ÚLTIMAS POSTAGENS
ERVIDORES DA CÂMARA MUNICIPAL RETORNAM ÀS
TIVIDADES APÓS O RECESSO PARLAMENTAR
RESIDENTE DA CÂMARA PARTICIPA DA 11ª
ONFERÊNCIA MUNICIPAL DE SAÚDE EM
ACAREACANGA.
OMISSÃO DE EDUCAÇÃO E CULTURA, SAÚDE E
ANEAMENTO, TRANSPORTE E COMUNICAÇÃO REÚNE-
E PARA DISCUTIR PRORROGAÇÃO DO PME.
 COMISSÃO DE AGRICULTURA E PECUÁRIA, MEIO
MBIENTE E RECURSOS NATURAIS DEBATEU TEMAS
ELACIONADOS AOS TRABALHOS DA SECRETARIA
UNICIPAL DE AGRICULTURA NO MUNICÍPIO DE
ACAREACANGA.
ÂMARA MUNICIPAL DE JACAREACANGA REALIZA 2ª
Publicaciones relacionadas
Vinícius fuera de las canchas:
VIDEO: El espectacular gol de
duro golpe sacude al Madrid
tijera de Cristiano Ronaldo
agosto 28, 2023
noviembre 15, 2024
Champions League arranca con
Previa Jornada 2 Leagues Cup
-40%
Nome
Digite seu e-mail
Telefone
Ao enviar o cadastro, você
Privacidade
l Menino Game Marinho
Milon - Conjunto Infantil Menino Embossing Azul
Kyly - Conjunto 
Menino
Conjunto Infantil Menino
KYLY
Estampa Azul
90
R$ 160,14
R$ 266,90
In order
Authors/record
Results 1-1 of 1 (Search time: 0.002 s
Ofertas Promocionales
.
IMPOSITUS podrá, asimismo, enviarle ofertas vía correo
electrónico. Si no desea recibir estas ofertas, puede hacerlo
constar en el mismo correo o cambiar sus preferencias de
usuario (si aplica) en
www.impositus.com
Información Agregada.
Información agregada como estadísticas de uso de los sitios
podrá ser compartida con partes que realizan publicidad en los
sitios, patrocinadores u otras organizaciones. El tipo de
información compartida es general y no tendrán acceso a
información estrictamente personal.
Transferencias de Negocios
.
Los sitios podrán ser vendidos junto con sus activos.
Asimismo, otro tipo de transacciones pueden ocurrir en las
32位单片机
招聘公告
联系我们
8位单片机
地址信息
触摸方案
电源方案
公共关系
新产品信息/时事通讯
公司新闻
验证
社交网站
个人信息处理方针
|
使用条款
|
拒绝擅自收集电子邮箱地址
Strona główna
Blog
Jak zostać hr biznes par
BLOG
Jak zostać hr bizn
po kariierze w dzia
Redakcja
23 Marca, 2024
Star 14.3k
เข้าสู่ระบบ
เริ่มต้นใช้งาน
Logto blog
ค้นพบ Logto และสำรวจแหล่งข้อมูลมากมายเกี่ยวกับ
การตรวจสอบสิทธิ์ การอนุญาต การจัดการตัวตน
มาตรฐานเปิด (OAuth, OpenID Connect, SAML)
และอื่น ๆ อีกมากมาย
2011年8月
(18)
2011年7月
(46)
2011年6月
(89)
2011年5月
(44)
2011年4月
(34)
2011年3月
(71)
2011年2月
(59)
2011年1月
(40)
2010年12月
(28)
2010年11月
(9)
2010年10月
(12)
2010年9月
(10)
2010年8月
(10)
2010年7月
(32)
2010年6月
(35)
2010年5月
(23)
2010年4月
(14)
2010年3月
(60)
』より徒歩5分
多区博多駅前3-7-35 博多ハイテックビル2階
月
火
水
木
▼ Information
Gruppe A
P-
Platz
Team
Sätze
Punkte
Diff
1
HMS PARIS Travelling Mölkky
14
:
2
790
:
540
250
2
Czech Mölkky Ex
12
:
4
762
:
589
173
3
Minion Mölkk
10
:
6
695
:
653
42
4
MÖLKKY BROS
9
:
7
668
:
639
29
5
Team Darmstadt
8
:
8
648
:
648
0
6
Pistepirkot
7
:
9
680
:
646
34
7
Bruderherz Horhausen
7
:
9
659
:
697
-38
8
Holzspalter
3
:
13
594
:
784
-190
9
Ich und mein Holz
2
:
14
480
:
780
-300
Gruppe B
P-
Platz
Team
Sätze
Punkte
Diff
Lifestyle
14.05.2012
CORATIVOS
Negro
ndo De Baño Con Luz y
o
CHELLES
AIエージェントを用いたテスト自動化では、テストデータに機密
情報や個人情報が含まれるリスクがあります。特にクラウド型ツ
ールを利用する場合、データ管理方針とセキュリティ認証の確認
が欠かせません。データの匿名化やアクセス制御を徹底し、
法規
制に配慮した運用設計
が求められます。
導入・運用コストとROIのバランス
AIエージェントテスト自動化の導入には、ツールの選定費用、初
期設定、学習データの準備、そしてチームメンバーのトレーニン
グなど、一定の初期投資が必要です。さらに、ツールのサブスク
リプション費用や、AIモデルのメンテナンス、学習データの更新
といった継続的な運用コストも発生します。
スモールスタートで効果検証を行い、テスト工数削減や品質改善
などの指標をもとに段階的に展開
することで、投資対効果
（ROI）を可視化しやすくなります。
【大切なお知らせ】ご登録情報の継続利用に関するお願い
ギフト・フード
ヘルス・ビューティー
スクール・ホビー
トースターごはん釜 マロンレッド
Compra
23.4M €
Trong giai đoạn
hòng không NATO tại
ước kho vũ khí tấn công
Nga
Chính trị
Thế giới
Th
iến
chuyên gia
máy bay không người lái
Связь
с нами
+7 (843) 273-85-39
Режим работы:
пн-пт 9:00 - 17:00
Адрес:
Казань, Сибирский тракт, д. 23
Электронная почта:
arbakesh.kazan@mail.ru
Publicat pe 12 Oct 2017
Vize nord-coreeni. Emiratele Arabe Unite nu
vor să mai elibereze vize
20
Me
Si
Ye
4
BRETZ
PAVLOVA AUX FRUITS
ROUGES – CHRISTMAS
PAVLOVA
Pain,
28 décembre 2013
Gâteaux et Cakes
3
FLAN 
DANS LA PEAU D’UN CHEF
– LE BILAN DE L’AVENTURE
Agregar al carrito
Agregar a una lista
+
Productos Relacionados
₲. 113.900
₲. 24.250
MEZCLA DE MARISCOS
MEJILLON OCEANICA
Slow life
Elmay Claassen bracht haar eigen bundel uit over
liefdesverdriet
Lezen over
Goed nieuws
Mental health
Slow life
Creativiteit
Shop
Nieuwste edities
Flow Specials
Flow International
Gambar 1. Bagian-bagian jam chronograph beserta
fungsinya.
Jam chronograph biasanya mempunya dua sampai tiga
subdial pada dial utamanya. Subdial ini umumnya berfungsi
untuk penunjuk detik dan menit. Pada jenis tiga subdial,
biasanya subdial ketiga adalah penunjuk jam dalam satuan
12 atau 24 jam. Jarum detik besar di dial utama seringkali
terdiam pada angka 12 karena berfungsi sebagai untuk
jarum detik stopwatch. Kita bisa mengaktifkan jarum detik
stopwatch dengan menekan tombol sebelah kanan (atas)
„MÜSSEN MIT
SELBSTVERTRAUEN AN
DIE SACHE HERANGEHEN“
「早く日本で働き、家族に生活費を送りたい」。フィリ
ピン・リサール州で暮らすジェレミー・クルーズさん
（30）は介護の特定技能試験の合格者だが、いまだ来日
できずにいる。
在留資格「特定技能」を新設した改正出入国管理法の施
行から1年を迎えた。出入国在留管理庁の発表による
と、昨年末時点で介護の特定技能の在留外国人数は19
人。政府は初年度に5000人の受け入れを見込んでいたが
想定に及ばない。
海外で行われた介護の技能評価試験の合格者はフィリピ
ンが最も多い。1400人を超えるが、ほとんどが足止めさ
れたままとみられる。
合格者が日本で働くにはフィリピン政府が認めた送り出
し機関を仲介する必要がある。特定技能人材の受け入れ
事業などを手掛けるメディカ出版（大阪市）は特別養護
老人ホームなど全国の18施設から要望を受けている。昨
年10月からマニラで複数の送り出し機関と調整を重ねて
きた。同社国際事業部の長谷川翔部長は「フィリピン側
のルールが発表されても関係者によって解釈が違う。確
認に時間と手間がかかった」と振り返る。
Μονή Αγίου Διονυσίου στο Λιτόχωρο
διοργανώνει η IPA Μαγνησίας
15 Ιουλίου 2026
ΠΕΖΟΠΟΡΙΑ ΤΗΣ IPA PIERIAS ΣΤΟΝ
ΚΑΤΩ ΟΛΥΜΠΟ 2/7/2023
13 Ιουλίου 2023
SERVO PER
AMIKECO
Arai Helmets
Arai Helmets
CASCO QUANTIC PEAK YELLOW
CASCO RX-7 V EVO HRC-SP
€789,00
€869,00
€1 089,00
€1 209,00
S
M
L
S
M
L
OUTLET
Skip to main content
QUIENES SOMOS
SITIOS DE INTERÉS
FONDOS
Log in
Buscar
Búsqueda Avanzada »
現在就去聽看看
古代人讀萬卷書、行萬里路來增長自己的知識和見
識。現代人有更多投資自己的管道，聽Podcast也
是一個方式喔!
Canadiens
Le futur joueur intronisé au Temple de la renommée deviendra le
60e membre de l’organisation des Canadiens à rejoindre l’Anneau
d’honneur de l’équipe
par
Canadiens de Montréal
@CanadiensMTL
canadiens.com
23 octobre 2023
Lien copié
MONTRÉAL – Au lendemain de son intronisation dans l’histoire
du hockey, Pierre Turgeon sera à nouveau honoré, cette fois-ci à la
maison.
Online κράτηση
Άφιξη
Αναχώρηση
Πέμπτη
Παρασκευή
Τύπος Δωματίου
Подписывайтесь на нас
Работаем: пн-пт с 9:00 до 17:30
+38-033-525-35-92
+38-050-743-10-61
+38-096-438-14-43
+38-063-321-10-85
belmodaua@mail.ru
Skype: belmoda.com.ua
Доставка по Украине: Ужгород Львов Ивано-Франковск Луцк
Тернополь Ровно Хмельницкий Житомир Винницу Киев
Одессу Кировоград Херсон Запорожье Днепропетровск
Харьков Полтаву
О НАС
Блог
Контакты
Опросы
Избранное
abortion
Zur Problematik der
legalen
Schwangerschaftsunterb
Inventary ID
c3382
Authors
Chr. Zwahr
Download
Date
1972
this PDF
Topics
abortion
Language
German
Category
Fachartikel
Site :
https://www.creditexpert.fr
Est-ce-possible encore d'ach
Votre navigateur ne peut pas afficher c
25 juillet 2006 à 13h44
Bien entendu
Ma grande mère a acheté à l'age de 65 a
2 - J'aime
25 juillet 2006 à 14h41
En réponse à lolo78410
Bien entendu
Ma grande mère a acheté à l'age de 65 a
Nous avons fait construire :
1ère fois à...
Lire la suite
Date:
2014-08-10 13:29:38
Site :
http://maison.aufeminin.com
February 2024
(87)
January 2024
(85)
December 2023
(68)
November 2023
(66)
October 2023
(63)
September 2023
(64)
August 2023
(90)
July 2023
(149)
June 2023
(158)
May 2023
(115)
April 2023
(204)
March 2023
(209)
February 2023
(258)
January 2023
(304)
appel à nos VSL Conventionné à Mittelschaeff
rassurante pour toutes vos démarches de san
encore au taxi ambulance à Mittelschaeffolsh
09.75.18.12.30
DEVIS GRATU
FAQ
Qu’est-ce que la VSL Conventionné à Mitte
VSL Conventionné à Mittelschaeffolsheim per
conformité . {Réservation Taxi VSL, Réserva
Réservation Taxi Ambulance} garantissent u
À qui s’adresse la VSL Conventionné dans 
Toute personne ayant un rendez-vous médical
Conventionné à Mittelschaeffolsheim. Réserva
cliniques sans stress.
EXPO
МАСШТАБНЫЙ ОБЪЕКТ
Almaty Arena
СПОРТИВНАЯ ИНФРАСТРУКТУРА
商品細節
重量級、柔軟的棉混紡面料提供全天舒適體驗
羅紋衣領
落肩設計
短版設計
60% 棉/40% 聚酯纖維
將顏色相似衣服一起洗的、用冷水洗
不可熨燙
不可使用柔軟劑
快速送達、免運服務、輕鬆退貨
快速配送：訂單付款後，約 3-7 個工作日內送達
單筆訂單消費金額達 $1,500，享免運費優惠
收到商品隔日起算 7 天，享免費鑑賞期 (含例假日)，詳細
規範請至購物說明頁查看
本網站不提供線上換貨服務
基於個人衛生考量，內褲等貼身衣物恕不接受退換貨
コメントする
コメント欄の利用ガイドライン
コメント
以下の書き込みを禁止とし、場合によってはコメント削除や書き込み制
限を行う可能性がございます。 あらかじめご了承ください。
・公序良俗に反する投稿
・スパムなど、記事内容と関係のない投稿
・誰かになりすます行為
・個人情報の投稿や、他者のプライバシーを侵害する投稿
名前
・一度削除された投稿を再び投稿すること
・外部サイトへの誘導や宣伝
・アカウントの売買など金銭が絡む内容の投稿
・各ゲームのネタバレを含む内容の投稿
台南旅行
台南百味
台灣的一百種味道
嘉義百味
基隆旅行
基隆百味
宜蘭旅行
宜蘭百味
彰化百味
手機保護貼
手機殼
※
* **About this task**: Return the lines of the records from the first line through the line containing "electrónico. Si no", copied exactly.

* **Reply to the exercise**:
ÚLTIMAS POSTAGENS
ERVIDORES DA CÂMARA MUNICIPAL RETORNAM ÀS
TIVIDADES APÓS O RECESSO PARLAMENTAR
RESIDENTE DA CÂMARA PARTICIPA DA 11ª
ONFERÊNCIA MUNICIPAL DE SAÚDE EM
ACAREACANGA.
OMISSÃO DE EDUCAÇÃO E CULTURA, SAÚDE E
ANEAMENTO, TRANSPORTE E COMUNICAÇÃO REÚNE-
E PARA DISCUTIR PRORROGAÇÃO DO PME.
 COMISSÃO DE AGRICULTURA E PECUÁRIA, MEIO
MBIENTE E RECURSOS NATURAIS DEBATEU TEMAS
ELACIONADOS AOS TRABALHOS DA SECRETARIA
UNICIPAL DE AGRICULTURA NO MUNICÍPIO DE
ACAREACANGA.
ÂMARA MUNICIPAL DE JACAREACANGA REALIZA 2ª
Publicaciones relacionadas
Vinícius fuera de las canchas:
VIDEO: El espectacular gol de
duro golpe sacude al Madrid
tijera de Cristiano Ronaldo
agosto 28, 2023
noviembre 15, 2024
Champions League arranca con
Previa Jornada 2 Leagues Cup
-40%
Nome
Digite seu e-mail
Telefone
Ao enviar o cadastro, você
Privacidade
l Menino Game Marinho
Milon - Conjunto Infantil Menino Embossing Azul
Kyly - Conjunto 
Menino
Conjunto Infantil Menino
KYLY
Estampa Azul
90
R$ 160,14
R$ 266,90
In order
Authors/record
Results 1-1 of 1 (Search time: 0.002 s
Ofertas Promocionales
.
IMPOSITUS podrá, asimismo, enviarle ofertas vía correo
electrónico. Si no desea recibir estas ofertas, puede hacerlo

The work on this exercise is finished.